[Start of Attachment]

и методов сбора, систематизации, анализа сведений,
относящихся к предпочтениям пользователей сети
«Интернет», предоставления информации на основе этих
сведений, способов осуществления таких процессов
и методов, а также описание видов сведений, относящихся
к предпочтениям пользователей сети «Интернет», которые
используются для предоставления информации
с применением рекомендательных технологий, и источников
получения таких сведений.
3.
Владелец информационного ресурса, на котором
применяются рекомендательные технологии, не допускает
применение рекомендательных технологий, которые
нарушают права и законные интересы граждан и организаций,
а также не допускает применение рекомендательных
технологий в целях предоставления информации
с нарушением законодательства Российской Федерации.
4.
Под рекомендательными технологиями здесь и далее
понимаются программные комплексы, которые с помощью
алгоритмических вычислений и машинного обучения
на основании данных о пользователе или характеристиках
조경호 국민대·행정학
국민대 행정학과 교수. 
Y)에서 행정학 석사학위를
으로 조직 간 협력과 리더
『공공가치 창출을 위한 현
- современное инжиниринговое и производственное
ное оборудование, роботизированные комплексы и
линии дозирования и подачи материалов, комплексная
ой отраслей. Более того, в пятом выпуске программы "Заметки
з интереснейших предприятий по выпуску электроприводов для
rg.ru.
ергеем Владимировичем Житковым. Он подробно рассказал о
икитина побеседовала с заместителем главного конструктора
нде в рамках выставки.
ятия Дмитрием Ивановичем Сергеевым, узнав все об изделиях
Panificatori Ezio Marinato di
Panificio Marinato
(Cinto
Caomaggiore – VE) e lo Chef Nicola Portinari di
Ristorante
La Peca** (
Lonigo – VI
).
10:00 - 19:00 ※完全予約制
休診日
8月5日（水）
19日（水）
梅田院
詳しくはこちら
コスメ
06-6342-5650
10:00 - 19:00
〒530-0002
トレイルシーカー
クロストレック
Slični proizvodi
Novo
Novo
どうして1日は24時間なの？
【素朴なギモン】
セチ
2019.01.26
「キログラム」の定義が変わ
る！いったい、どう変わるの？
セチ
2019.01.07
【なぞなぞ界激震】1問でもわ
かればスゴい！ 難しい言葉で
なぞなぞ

[End of Attachment]

• Assignment: Can you recast the text read from all the records as a Markdown table with two columns, Row and Line, giving each line its own numbered row and leaving out blank lines?

• Solution:
| Row | Line |
|---|---|
| 1 | и методов сбора, систематизации, анализа сведений, |
| 2 | относящихся к предпочтениям пользователей сети |
| 3 | «Интернет», предоставления информации на основе этих |
| 4 | сведений, способов осуществления таких процессов |
| 5 | и методов, а также описание видов сведений, относящихся |
| 6 | к предпочтениям пользователей сети «Интернет», которые |
| 7 | используются для предоставления информации |
| 8 | с применением рекомендательных технологий, и источников |
| 9 | получения таких сведений. |
| 10 | 3. |
| 11 | Владелец информационного ресурса, на котором |
| 12 | применяются рекомендательные технологии, не допускает |
| 13 | применение рекомендательных технологий, которые |
| 14 | нарушают права и законные интересы граждан и организаций, |
| 15 | а также не допускает применение рекомендательных |
| 16 | технологий в целях предоставления информации |
| 17 | с нарушением законодательства Российской Федерации. |
| 18 | 4. |
| 19 | Под рекомендательными технологиями здесь и далее |
| 20 | понимаются программные комплексы, которые с помощью |
| 21 | алгоритмических вычислений и машинного обучения |
| 22 | на основании данных о пользователе или характеристиках |
| 23 | 조경호 국민대·행정학 |
| 24 | 국민대 행정학과 교수.  |
| 25 | Y)에서 행정학 석사학위를 |
| 26 | 으로 조직 간 협력과 리더 |
| 27 | 『공공가치 창출을 위한 현 |
| 28 | - современное инжиниринговое и производственное |
| 29 | ное оборудование, роботизированные комплексы и |
| 30 | линии дозирования и подачи материалов, комплексная |
| 31 | ой отраслей. Более того, в пятом выпуске программы "Заметки |
| 32 | з интереснейших предприятий по выпуску электроприводов для |
| 33 | rg.ru. |
| 34 | ергеем Владимировичем Житковым. Он подробно рассказал о |
| 35 | икитина побеседовала с заместителем главного конструктора |
| 36 | нде в рамках выставки. |
| 37 | ятия Дмитрием Ивановичем Сергеевым, узнав все об изделиях |
| 38 | Panificatori Ezio Marinato di |
| 39 | Panificio Marinato |
| 40 | (Cinto |
| 41 | Caomaggiore – VE) e lo Chef Nicola Portinari di |
| 42 | Ristorante |
| 43 | La Peca** ( |
| 44 | Lonigo – VI |
| 45 | ). |
| 46 | 10:00 - 19:00 ※完全予約制 |
| 47 | 休診日 |
| 48 | 8月5日（水） |
| 49 | 19日（水） |
| 50 | 梅田院 |
| 51 | 詳しくはこちら |
| 52 | コスメ |
| 53 | 06-6342-5650 |
| 54 | 10:00 - 19:00 |
| 55 | 〒530-0002 |
| 56 | トレイルシーカー |
| 57 | クロストレック |
| 58 | Slični proizvodi |
| 59 | Novo |
| 60 | Novo |
| 61 | どうして1日は24時間なの？ |
| 62 | 【素朴なギモン】 |
| 63 | セチ |
| 64 | 2019.01.26 |
| 65 | 「キログラム」の定義が変わ |
| 66 | る！いったい、どう変わるの？ |
| 67 | セチ |
| 68 | 2019.01.07 |
| 69 | 【なぞなぞ界激震】1問でもわ |
| 70 | かればスゴい！ 難しい言葉で |
| 71 | なぞなぞ |